TI Deep Learning Product User Guide
|
The Processor SDK implements TIDL offload support using the TFlite Delegates TFLite Delgate runtime
This heterogeneous execution enables:
The diagram below illustrates the TFLite based work flow. The User needs to run the model compilation (sub-graph(s) creation and quantization) on PC and the generated artifacts can be used for inference on the device.
The Processor SDK package includes all the required python packages for runtime support.
Pre-requisite : PSDK RA should be installed on the Host Ubuntu 18.04 machine and able to run pre-built demos on EVM.

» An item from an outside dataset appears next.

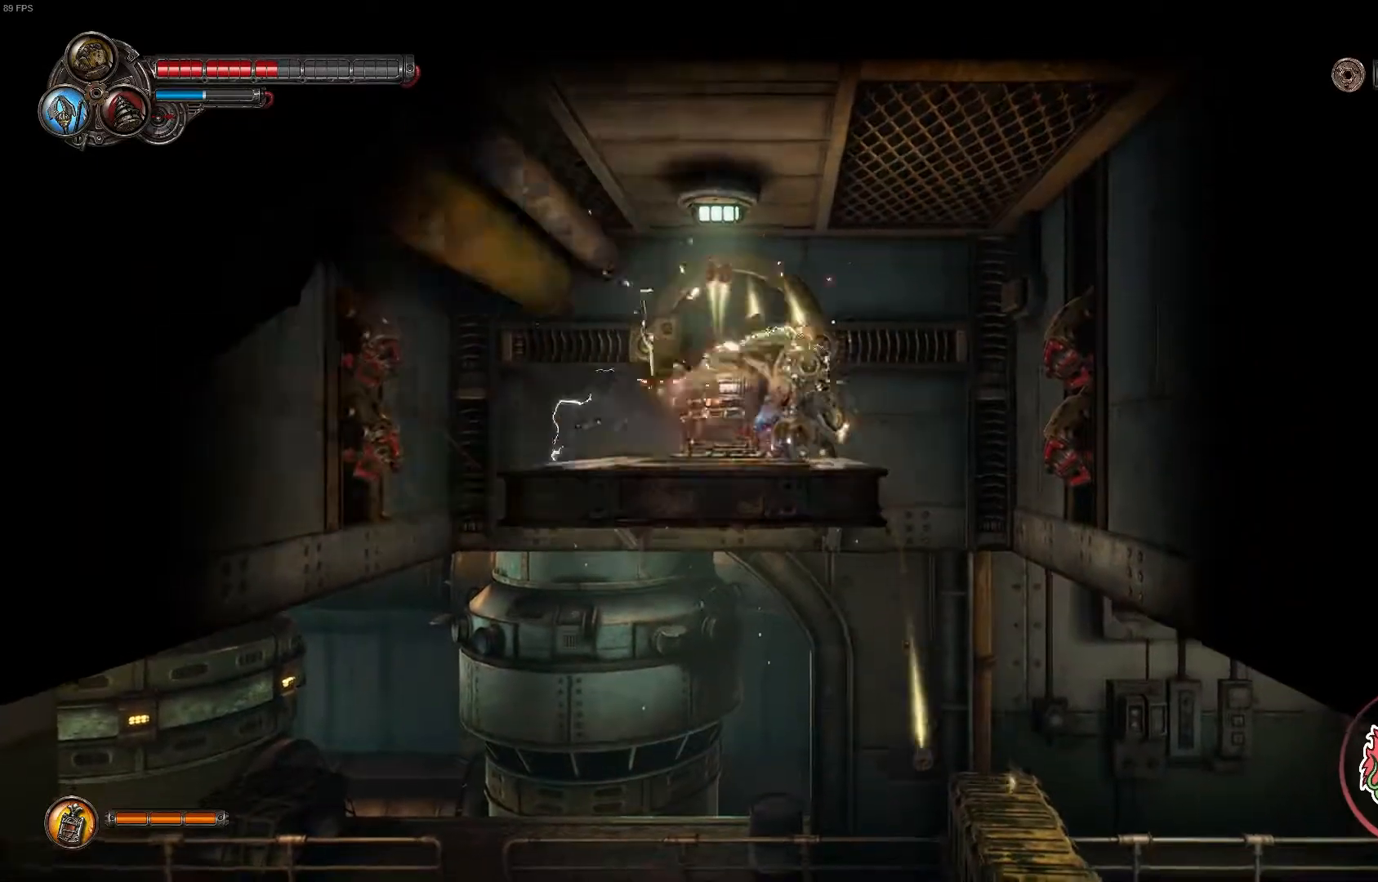
{"dt_ms": 500, "buttons": ["X"], "left_stick": "center", "right_stick": "center", "events": [[83, "X", "up"], [183, "X", "down"], [317, "X", "up"], [400, "X", "down"]]}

Following steps need to be followed : (Note - All below scripts to be run from ${PSDKRA_PATH}/tidl_xx_xx_xx_xx/ti_dl/test/tflrt/ folder)
Note
If you observe any issue in pip. Run below command to update pippython -m pip install --upgrade pip
The artifacts generated by python scripts in the above section can be inferred using either python or C/C++ APIs. The following steps are for running inference using python API. Refer Link for usage of C APIs for the same
Note : These scripts are only for basic functionally testing and performance check. Accuracy of the models can be benchmarked using the python module released here edgeai-benchmark
We also have IPython Notebooks for running inference on EVM. More details on this can be found here Link
An example call to interpreter from the python interface using delegate mechanism:
interpreter = tflite.Interpreter(model_path='path_to_model', \ experimental_delegates=[tflite.load_delegate('libtidl_tfl_delegate.so.1.0', delegate_options)])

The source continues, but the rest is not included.